Redécouverte de Chris Arnade

Je ne sais plus trop comment j’ai découvert le travail du photographe américain Chris Arnade. Peut-être par hasard sur Flickr où il était très actif ou via un profil dans le New York Times.

Analyste financier et “trader” à Wall Street, il a quitté cette profession pour sa passion, la photographie de rue avec un focus (désolé!) sur la vie des gens démunis dans le Bronx à New York. J’avais beaucoup de plaisir à suivre son travail. Je le trouve similaire à celui de Jeff Sharlet qui poste sur Instagram des portraits de la frange pauvre de la population américaine.
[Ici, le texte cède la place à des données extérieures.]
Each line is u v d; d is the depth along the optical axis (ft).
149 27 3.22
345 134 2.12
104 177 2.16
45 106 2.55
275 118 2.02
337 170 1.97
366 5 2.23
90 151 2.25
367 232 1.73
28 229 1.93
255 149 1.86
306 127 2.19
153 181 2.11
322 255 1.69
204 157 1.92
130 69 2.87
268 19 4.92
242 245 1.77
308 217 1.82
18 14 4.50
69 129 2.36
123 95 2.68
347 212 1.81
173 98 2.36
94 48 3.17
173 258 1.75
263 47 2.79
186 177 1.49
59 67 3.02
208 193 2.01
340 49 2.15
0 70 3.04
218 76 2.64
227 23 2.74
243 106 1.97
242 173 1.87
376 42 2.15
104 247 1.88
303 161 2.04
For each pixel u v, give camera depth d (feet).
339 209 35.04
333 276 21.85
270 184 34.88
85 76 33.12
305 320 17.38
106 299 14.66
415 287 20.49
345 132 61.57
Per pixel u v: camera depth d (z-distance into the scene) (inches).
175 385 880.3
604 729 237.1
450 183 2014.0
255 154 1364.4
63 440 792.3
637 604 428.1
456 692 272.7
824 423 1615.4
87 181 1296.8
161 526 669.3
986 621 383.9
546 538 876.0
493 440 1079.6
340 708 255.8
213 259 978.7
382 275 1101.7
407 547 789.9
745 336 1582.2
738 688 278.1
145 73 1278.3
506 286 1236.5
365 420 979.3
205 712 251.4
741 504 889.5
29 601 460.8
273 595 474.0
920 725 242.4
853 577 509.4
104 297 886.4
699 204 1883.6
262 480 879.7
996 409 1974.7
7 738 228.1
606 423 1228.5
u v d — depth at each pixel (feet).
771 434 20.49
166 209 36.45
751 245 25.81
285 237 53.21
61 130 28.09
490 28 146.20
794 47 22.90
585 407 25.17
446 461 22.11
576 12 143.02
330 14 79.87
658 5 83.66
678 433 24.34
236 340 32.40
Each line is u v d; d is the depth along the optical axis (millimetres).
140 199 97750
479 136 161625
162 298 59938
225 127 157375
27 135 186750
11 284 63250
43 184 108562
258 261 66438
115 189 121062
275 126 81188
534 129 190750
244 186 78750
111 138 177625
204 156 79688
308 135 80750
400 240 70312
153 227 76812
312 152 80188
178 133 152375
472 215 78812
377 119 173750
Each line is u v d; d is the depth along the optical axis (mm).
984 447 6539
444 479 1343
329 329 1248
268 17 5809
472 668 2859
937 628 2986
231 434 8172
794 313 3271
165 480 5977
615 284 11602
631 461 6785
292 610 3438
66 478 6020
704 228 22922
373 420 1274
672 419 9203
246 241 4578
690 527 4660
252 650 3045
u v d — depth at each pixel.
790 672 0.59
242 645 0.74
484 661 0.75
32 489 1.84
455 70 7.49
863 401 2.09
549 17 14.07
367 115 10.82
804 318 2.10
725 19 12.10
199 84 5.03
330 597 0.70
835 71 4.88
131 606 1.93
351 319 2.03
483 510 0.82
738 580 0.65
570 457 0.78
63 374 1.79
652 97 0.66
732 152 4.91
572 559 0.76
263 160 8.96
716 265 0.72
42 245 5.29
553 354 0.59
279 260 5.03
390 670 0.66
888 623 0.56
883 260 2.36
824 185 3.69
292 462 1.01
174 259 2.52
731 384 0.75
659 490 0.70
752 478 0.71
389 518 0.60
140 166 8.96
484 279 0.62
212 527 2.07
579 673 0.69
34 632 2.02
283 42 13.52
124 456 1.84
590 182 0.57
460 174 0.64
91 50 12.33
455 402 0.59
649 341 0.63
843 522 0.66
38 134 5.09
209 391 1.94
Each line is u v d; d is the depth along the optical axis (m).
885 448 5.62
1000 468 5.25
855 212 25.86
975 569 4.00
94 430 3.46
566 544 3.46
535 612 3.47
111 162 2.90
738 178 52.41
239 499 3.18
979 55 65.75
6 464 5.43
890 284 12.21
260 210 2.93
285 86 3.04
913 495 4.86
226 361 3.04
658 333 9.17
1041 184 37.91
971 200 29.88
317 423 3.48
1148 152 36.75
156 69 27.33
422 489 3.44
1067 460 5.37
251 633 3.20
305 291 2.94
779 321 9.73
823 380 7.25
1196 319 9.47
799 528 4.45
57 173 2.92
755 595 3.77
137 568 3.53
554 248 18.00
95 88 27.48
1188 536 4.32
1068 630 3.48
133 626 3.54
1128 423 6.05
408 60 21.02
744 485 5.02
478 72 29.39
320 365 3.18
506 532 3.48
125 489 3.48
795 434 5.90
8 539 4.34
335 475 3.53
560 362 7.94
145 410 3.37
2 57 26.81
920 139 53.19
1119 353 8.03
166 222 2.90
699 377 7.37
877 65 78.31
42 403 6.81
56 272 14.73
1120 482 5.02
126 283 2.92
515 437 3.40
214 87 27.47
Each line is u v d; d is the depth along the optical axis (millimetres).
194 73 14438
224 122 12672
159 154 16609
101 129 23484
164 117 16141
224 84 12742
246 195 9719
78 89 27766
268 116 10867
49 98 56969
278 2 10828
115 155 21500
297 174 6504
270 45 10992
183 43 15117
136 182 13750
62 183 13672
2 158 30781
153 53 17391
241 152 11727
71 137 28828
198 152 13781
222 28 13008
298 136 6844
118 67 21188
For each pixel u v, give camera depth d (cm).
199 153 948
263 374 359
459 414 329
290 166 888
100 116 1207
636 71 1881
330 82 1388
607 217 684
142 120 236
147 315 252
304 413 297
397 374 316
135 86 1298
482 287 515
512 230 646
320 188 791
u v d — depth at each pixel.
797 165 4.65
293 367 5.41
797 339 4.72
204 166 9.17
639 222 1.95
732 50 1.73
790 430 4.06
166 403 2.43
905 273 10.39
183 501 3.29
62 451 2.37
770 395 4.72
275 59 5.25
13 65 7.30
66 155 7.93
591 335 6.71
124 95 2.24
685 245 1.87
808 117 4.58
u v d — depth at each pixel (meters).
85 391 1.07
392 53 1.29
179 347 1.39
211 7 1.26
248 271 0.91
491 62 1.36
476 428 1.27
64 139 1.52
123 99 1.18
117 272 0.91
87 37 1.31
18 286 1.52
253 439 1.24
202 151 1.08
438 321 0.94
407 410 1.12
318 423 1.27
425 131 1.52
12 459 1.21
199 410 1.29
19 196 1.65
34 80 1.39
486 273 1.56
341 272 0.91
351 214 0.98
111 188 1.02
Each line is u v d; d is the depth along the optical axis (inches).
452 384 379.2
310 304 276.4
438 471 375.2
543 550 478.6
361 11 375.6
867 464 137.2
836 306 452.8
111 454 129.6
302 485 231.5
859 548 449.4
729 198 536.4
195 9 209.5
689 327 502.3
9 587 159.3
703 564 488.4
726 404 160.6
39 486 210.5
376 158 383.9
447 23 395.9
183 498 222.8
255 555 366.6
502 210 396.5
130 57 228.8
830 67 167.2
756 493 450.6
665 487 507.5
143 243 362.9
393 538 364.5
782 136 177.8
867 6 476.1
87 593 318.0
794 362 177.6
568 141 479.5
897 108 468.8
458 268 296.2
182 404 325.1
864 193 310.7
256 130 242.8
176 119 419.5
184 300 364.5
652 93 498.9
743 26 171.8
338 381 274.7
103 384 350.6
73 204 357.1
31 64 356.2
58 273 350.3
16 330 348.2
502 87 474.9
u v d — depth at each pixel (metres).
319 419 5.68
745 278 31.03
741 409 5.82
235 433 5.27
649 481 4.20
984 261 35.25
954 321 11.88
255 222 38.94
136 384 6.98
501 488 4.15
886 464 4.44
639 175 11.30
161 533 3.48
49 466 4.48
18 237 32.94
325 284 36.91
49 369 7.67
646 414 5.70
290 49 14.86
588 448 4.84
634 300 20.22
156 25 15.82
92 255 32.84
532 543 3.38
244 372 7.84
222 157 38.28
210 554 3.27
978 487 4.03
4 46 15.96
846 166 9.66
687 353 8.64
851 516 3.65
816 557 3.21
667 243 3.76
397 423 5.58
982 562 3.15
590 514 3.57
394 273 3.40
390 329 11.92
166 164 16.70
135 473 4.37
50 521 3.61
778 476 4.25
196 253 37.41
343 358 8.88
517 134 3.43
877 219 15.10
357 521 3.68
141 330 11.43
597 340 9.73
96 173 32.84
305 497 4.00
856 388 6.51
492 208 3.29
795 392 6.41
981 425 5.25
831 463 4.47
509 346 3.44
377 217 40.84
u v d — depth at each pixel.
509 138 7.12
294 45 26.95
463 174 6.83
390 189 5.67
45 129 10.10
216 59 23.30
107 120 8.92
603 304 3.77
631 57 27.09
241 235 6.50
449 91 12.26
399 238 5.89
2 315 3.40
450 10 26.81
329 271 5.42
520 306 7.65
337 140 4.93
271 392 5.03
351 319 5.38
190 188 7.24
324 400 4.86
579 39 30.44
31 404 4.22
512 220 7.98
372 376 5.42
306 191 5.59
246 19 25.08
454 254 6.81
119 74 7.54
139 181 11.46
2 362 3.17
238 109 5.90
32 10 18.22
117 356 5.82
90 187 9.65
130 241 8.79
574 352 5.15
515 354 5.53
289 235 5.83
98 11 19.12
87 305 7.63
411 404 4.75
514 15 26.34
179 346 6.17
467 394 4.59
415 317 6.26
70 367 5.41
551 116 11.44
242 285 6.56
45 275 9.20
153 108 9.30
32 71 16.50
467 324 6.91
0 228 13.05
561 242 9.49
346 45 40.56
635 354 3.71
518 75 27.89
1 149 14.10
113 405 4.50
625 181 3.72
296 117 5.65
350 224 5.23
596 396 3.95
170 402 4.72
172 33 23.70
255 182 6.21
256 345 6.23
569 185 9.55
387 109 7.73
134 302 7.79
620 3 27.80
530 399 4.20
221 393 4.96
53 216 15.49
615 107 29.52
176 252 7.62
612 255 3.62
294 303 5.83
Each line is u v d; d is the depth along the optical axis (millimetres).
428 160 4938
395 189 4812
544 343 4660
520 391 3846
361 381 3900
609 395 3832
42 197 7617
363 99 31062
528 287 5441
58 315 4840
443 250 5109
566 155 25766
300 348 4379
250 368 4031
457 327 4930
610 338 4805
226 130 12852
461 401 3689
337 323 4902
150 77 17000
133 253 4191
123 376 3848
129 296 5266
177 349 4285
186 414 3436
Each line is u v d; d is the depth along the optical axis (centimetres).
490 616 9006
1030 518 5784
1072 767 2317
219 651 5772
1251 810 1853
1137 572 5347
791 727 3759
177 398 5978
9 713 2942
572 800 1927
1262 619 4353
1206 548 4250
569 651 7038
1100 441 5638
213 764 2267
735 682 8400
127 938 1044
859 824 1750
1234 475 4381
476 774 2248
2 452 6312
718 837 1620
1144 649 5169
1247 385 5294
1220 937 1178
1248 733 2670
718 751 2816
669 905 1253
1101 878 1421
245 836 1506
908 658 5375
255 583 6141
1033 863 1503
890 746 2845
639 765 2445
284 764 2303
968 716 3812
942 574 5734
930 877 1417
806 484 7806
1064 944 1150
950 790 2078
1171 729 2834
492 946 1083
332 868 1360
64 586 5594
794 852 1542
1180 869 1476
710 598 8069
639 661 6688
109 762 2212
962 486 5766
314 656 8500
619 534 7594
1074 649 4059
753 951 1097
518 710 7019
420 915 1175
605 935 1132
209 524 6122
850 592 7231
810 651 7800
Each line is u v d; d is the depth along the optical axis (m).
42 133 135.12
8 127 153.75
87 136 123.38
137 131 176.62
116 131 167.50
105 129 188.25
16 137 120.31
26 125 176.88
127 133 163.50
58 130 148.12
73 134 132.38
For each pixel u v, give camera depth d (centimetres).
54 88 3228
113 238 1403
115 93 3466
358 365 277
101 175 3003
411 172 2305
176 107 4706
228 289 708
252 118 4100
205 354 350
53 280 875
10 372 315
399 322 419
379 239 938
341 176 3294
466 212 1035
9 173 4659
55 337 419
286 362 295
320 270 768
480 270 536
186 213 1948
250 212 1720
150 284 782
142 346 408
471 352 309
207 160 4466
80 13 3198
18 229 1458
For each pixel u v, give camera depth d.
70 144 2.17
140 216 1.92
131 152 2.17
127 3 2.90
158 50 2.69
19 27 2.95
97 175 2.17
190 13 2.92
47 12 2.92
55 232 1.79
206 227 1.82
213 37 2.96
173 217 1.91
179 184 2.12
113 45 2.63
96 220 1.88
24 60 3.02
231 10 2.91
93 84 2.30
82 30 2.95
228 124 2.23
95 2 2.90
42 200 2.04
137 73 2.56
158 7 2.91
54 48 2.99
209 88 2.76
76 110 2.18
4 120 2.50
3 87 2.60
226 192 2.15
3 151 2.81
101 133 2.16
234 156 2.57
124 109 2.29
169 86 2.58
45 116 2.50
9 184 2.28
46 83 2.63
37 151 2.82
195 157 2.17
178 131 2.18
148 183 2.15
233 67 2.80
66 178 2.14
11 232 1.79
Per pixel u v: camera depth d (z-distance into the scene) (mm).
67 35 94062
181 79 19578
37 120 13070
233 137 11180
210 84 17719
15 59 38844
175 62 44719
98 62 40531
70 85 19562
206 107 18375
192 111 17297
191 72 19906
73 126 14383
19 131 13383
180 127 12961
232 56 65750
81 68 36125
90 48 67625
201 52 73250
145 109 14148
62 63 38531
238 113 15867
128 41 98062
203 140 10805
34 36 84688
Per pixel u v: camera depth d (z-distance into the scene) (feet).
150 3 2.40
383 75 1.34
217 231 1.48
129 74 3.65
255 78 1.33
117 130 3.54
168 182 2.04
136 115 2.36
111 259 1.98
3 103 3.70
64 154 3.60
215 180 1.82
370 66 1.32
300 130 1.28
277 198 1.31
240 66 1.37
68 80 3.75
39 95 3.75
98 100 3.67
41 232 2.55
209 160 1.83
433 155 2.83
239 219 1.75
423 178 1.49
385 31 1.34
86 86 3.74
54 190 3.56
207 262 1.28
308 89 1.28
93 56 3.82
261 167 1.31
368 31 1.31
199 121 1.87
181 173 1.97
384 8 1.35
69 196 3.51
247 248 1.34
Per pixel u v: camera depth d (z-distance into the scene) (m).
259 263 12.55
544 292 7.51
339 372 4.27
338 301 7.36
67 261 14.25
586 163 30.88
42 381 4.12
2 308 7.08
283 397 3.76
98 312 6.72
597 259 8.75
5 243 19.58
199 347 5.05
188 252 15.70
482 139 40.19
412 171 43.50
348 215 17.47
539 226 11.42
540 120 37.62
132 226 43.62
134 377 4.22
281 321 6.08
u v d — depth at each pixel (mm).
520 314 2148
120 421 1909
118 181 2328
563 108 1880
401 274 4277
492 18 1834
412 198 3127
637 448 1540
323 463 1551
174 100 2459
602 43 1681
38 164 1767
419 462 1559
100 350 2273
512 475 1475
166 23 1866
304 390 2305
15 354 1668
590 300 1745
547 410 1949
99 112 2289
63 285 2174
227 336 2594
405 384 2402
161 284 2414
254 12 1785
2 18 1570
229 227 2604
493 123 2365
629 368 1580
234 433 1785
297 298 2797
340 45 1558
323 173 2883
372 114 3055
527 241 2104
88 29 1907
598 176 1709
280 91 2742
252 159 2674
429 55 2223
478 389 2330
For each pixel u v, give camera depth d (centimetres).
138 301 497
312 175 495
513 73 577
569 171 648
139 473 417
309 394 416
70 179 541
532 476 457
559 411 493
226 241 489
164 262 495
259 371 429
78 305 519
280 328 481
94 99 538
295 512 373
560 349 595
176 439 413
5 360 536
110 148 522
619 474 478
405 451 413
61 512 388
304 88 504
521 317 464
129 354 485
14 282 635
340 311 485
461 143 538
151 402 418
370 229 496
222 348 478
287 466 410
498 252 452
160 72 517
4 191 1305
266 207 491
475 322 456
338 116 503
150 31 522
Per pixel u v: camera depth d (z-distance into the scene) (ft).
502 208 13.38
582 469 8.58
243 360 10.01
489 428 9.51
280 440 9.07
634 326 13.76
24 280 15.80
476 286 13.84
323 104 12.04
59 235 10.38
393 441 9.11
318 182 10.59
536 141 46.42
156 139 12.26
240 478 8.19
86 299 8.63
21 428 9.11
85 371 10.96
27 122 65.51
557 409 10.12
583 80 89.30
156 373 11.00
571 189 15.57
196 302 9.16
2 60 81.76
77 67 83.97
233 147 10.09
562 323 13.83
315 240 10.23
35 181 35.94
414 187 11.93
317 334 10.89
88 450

Quand l’élection de Trump est survenue en 2016, le travail de Chris Arnade est devenu encore plus politique. Il fut un des acteurs du débat sur la responsabilité des élites démocrates dans leur défaite notamment par leur mépris apparent pour la classe des travailleurs blancs, victime des politiques de libéralisation des décennies précédentes. C’est à ce moment-là que j’ai un peu décroché. Non pas par principe mais Trump devenait un gouffre d’attention qui est sans fond et Chris Arnade était très engagé dans ce combat.

Il y a quelques mois je suis tombé sur sa newsletter, Chris Arnade Walks the World où il documente ses explorations urbaines dans le monde. Il passe quelques semaines dans une ville où il évite les attraits touristiques pour se concentrer sur des quartiers souvent plus modestes. Il marche beaucoup tout en utilisant aussi les transports en commun. Il fréquente le même bar ou restaurant car cela prend du temps pour s’imprégner d’un endroit, d’une ambiance de quartier. Je ne suis pas abonné payant donc je ne peux juger de la qualité de l’ensemble mais le peu que je lis me suffit et c’est d’un très bon niveau.

Quelques exemples d’éditions que j’ai appréciées :

Il aborde peu l’actualité chaude des réseaux sociaux sauf dans ce billet, Why the US can’t have nice things, que j’ai trouvé très pertinent.

Cela part d’une polémique sur une pièce de mobilier urbain pour arrêt de bus à Los Angeles censée apporter de l’ombre. Le pilote a été ridiculisé sur Twitter pour son côté “gimmick” qui n’adresse pas le fond du problème (des arrêts de bus confortables). Chris Arnade qui fréquente beaucoup les systèmes de transport en commun lors de ses périples fait remarquer, à juste titre, que la solution proposée est emblématique d’un problème plus large dans la société américaine :

It’s only in the high-regulation low-trust society (ours), that you end up building the least to protect against the worst — the constraints of both regulations and behavior results in things the majority doesn’t want, or doesn’t find useful.

This is why there are so few new functional things in US cities and why what is built feels “cold.” Regulations limit bottom-up and top-down solutions, and then what is built has to protect against all sorts of bad behavior — limiting functionality and “warmth.”

The high-regulation part of the US is usually couched in the language of safety, but it’s really about not allowing organic growth, which is messy, but people being people, results in things the majority really wants.

Quito is the perfect example. If there is a bus stop in the middle of nowhere, without natural shade around, riders will do something like rig an umbrella to a pole, or throw some old seats under a tree. In the US those will be dismantled within days.

Germany, and much of northern Europe, is an example of a high-regulation high-trust society (compared to the US), where nice fully functional things can be built, without fear of misuse.

Turkey is an example of a low-regulation high-trust society (compared to the US), that because of less concern about new things being destroyed, is building plenty of nice new things, while also continuing to allow the bottom-up organic growth that’s defined it for so long.